Independent runs for delegate in District 13A CAMPAIGN 1994

February 22, 1994|By Adam Sachs | Adam Sachs,Staff Writer

Columbia resident Arthur Reynolds, an Independent candidate for the House of Delegates, says he wants to offer voters an alternative to "petty partisan politics" that is "corrosive to good government."

Mr. Reynolds, 44, who was registered as a Democrat from the 1970s through the mid-1980s and ran unsuccessfully for a Howard County delegate seat as a Republican in 1990, says he is part of the "political mainstream" but doesn't carry "special-interest baggage" because of his Independent status.

"The cliche you hear is vote the person, not the party," said Mr. Reynolds, an attorney with a private civil practice in Columbia who is running in District 13A. "I bring that to the logical extension. I want people to evaluate me on the basis of what I have to offer, not on what's irrelevant. In 1994, party labels have reached the point of being irrelevant or counterproductive."

But from a practical standpoint, an Independent who doesn't have support from a party structure faces a "very, very uphill race," said Del. John S. Morgan, R-13B, who, along with Republican Del. Martin G. Madden, defeated Mr. Reynolds in 1990. Mr. Reynolds and Mr. Madden now live in District 13A under the redrawn legislative boundaries.

An Independent of "significant stature who is very well known in the community" would have better chances, but Mr. Reynolds "hasn't established himself at all," said Mr. Morgan.
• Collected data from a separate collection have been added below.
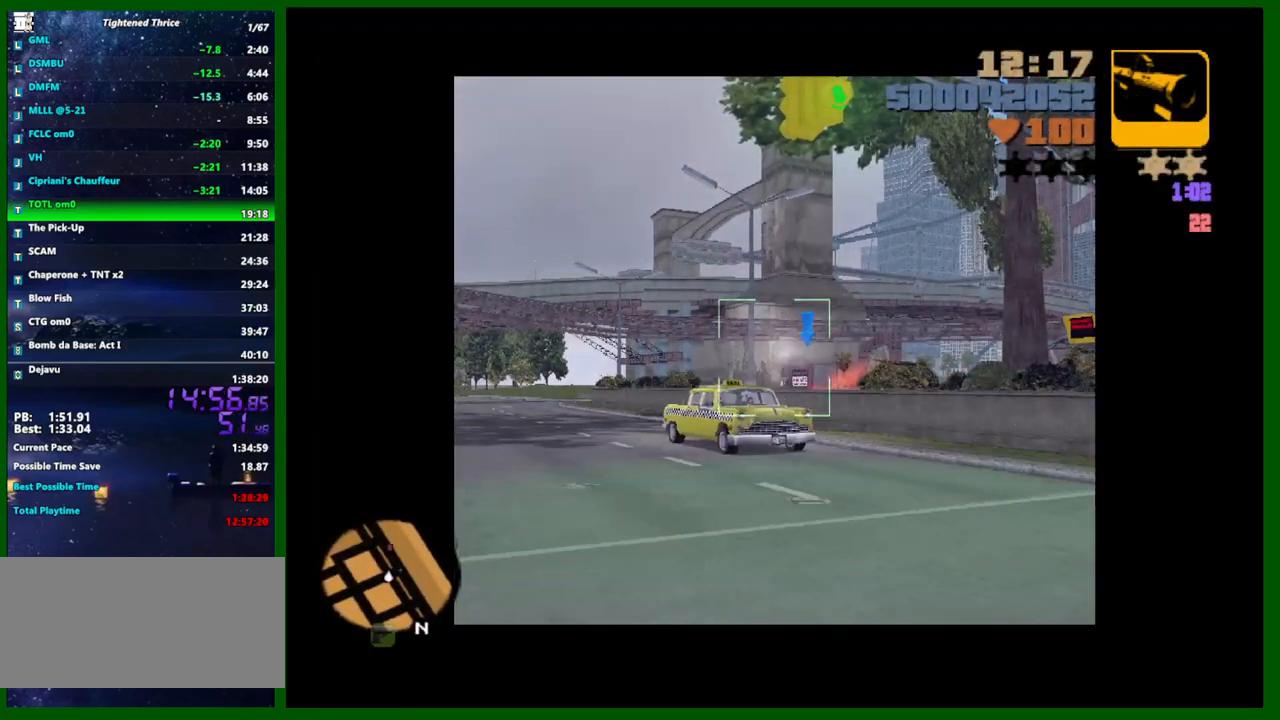
{"keys": [], "mouse": ["right"], "events": []}
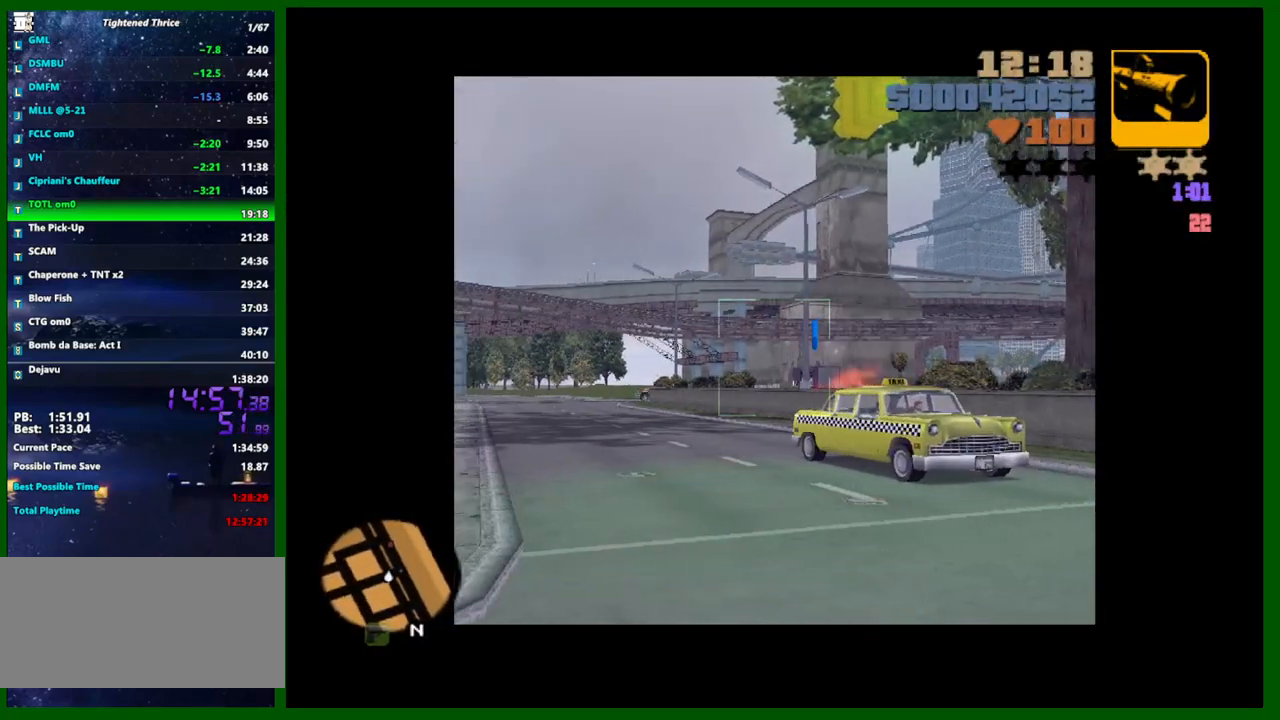
{"keys": [], "mouse": ["left", "right"], "events": [[483, "mouse_left", "down"]]}
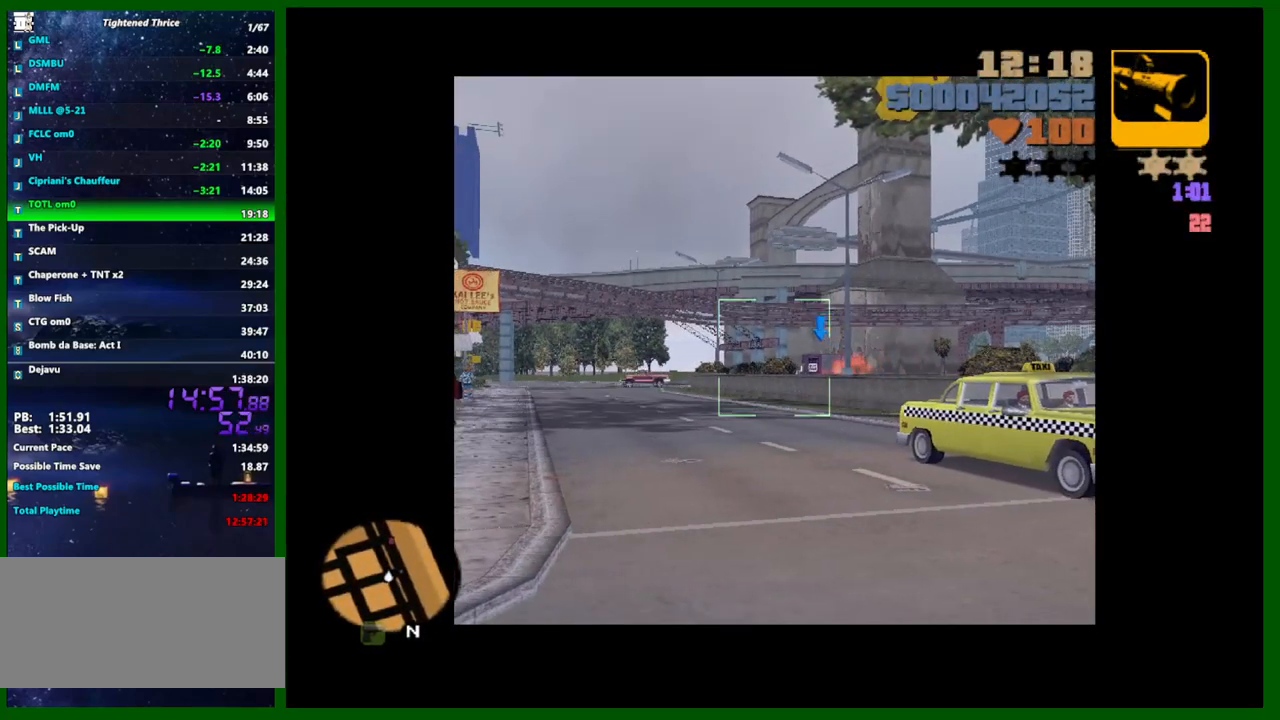
{"keys": [], "mouse": [], "events": [[83, "mouse_left", "up"], [500, "mouse_right", "up"]]}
"I don't know why he's running as an Independent. It detracts from his ability to win a race," he said. "He's like a Don Quixote-type figure, leaning against windmills."

But Mr. Reynolds says his confidence was boosted by responses during his door-to-door petition drive to collect signatures of registered voters he needed to qualify for the general election as an Independent. Independents don't run in primaries.

"The number of people refusing to sign because of ideology or party loyalty was negligible," said Mr. Reynolds, adding he doesn't consider himself a "protest vote" or a "spoiler."

He says partisanship is fundamentally "unhealthy," charging that many Maryland legislators don't evaluate bills on their merits because they must be concerned with loyalty to a political party or to outside influences that helped finance their elections.

To that end, Mr. Reynolds says he favors term limits, open primaries in which all candidates compete on one ballot and publicly financed elections to lessen the emphasis on fund raising.

He says he is not a "purist" about fund raising and that he intends to solicit individual contributions and would accept donations from political action committees (PACs) if he shares their views. He says he hopes to raise between $5,000 and $10,000. "There's no reason you have to spend $50,000, $60,000, $70,000," he said.

The field for the new two-member District 13A, encompassing east Columbia and southeast Howard County, includes Columbia Democrats Frank S. Turner, Pearl Atkinson Stewart, Wanda Hurt and Robert Ardinger and Scaggsville Republican Michael Grasso.

Incumbent Del. Virginia M. Thomas, a Columbia Democrat, and Mr. Madden have not announced their plans.

Mr. Reynolds says he wants to "synthesize" the best parts of the Democratic and Republican approaches to government. "I consider myself a fiscal conservative, but socially progressive," he says.

He says he supports overhauling the state's criminal justice system and a "dysfunctional" juvenile justice system. Prisons should be converted into financially self-supporting institutions in which inmates are paid wages for productive work, such as making clothes or farming, under contract to private industry or government.

He says too much money is spent on education administration, and that more should be channeled to classrooms.